What pilots really get up to on long-haul flights

It’s hard enough to fly a plane, but how do the pilots really keep busy?

How pilots stay entertained

For most of us, long flights can be a bore. We can pass the time reading, enjoying snacks and beverages, watching movies or resting, all while the pilots work tirelessly to keep the aircraft in motion.

Here is a basic outline of what the pilots are required to do each and every flight while you make yourself comfortable for what’s ahead – and it requires much more than some flying skills.

Pilots are constantly managing the craft during weather changes and flight path diversions due to variations of atmospheric intensity, difficulty and type. This means they need to be able to adapt to any fluctuations that can occur – sometimes in a split second.

A pilot is also the primary legal authority responsible for personnel issues that may arise in-flight. And, ultimately, the pilot decides whether a passenger situation requires a flight diversion for safety reasons.

Much of a pilot’s work is extremely strategic, as they must deal with the complicated machines that planes truly are.

This means they must monitor dozens of gauges, from engine oil pressure to air conditioning ducts. Temperatures and pressures must be kept as exact as possible to ensure the comfort and security of everyone on board, as the pilot is ultimately liable for their safety.

One pilot monitors the systems while the other fills in the paperwork that is so detailed, an inspector should be able to recreate the exact flight path.

Downtime and rest
While pilots can eat in the cockpit, only one pilot eats at a time, while the other keeps everything else in check.

If everything is in order and running smoothly, there is time for a rest break.

Over a long-haul flight, there are reliever pilots who allow the main pilots to take the time to sleep and relax in the cabin space just above the cockpit.

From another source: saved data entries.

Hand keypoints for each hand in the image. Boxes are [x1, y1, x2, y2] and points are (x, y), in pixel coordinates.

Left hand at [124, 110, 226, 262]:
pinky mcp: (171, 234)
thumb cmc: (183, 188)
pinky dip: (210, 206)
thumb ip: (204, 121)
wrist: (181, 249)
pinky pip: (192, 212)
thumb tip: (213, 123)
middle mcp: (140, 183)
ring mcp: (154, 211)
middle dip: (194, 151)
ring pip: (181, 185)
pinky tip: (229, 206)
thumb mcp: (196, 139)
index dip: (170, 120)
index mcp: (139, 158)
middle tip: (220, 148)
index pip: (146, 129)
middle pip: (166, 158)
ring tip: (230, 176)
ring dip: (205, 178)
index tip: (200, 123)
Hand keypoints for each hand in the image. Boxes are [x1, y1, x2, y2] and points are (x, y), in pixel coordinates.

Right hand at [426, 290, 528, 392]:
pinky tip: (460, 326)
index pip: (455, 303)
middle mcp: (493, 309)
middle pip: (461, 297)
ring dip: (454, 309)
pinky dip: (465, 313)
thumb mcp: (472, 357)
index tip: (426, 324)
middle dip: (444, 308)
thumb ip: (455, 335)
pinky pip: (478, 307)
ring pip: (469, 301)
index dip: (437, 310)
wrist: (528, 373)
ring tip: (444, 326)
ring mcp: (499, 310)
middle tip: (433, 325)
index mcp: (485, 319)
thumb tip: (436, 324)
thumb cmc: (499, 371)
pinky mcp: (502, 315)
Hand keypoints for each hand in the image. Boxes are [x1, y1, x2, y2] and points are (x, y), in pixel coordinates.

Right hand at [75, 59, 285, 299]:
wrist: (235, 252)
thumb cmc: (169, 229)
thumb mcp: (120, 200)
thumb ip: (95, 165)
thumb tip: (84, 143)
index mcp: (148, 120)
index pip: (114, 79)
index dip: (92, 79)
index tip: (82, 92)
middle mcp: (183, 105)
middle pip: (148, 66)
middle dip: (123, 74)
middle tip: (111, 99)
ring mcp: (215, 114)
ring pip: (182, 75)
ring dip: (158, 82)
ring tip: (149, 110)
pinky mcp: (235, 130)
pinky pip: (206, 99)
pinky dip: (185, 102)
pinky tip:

Many passengers believe the pilots just kick back, read the paper and let the flight take its course.

However, the responsibility of taking this metal machine around the world is far greater than the average person would expect.

Would you like to be a pilot? How would you choose to spend your little amount of downtime?



    To make a comment, please register or login
    6th Jan 2018
    A bit of BS here. Big passenger planes are flown by computers which are completely capable of landing the planes as well. These planes also have backup computers. The role of the pilots is more in a standby position. Having said that they would monitor weather conditions and gauges but its not as if they sit there doing this for a 14 hour longhaul flight.
    Polly Esther
    6th Jan 2018
    Yes Mick, I have to agree with your comment on this one, and I don't even mind doing so :-) because when you're right you're right.
    6th Jan 2018
    I thought so too MICK. I think the article belittles the actual level of expertise required of a pilot.
    It would be interesting know what they actually do on the long haul flights to stay alert. At least they have a bed so they are on holiday the moment they land and not zombified like all the passengers.
    pedro the swift
    6th Jan 2018
    Have you watched some of the aircraft crash investigations? Many airline pilots do not have enough training to actually fly the aircraft if something(auto pilot fails) goes wrong. Lots of instances where pilots do the wrong thing in emergencies just cos the don't have enough training and and rely too much on automation.
    6th Jan 2018
    Actually Pedro if you watch Aircraft Crash Investigations it is rarely pilot error and their expertise in emergencies is most commendable.
    Pilots have a very rigorous training program and they constantly have to update their skills and rehearse possible scenarios.
    I felt the article rather trivializes their requirements and level of expertise.

    6th Jan 2018
    For a true blue socialist Mick, you are amazing - an absolute expert on everything! Geez I wish I was as clever (and as much a know all), as you!
    Polly Esther
    6th Jan 2018
    Poor Mick, he cops a bit of a bashing at times, but I give him credit for his comments on this subject. No, he is like us all, not always right on many occasions, but this time he is on the ball :-)))
    6th Jan 2018
    Hear hear, MICK does seem to know so much about so many things, I want him be PM or at least treasurer.
    10th Jan 2018
    The article refers to the times when Flight Management Computer Systems were not invented. On 17 hour long-haul flights, that is what we did back in the 1970's. That being said, the pilots today really earn their money when their engines stop. Volcanic ash clouds, un-contained engine explosions and flocks of birds are still a problem! When the flight management system goes into meltdown on a landing approach what would YOU do? Professional pilots just disconnect the auto-pilot, auto-land and auto-braking system and manually land the plane. Others, less professional have their head in the office, trying to reboot the system.